Content starts
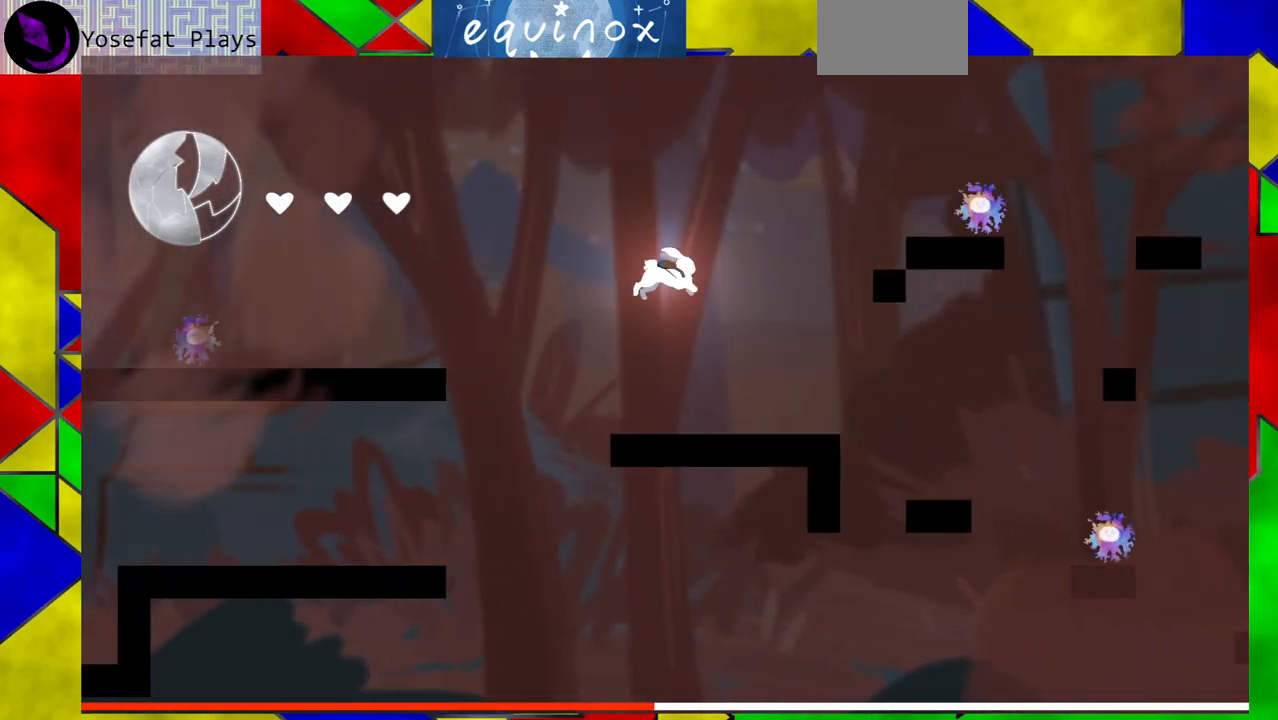
{"buttons": ["DPAD_RIGHT"], "events": []}
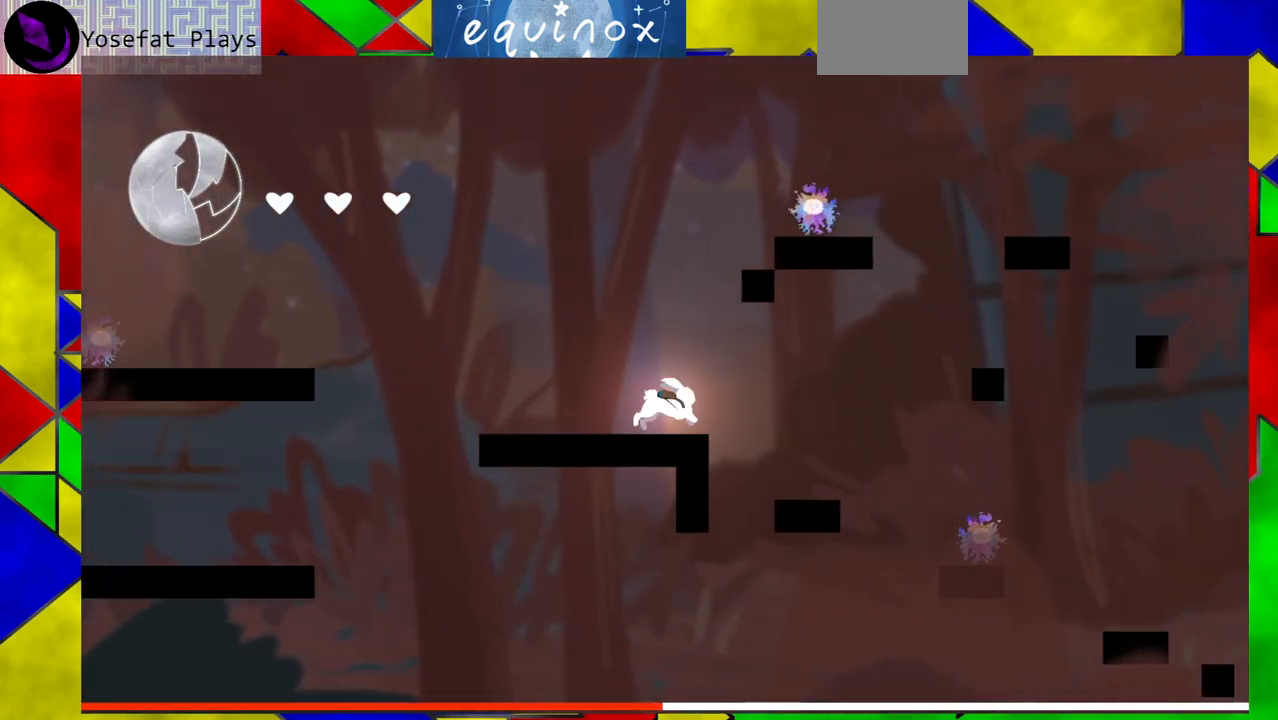
{"buttons": ["DPAD_RIGHT"], "events": []}
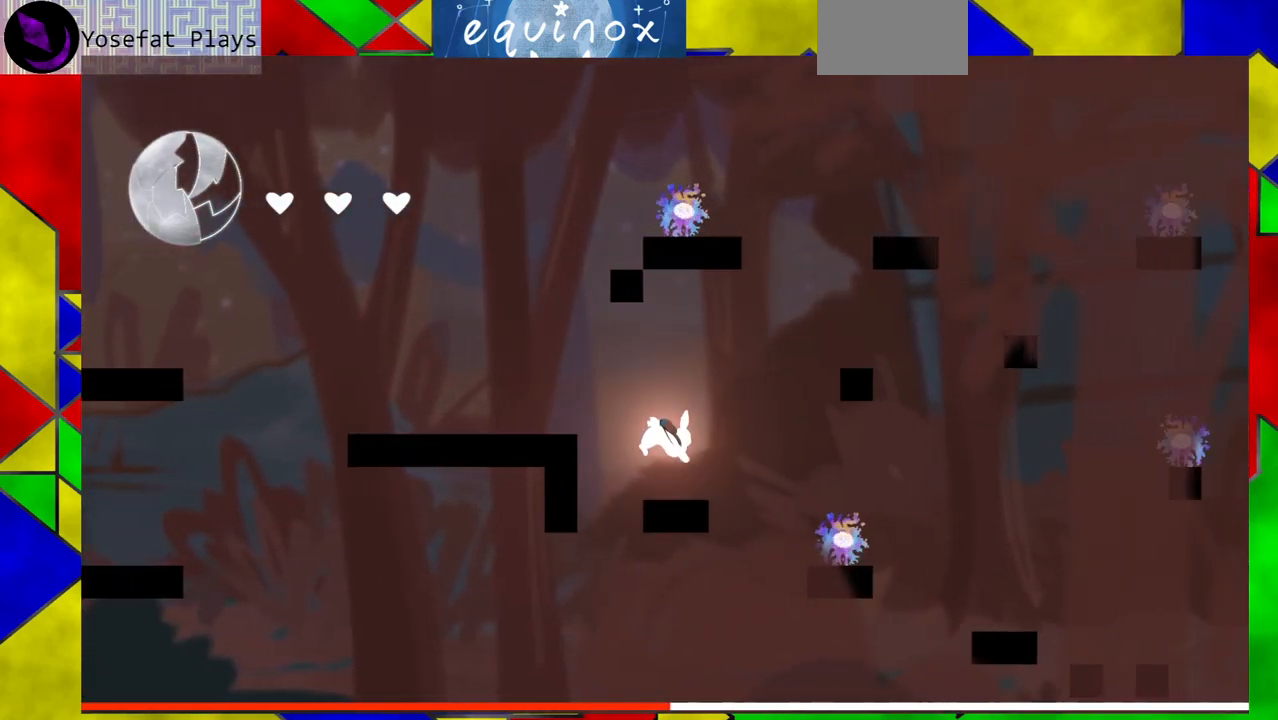
{"buttons": ["B", "DPAD_RIGHT"], "events": [[133, "B", "down"], [167, "DPAD_RIGHT", "up"], [333, "DPAD_RIGHT", "down"]]}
Content ends
* WHAT YOU ARE ASKED TO DO:
Without altering anything, output all the lines above but none of the images.

* WRITTEN RESPONSE:
{"buttons": ["DPAD_RIGHT"], "events": []}
{"buttons": ["DPAD_RIGHT"], "events": []}
{"buttons": ["B", "DPAD_RIGHT"], "events": [[133, "B", "down"], [167, "DPAD_RIGHT", "up"], [333, "DPAD_RIGHT", "down"]]}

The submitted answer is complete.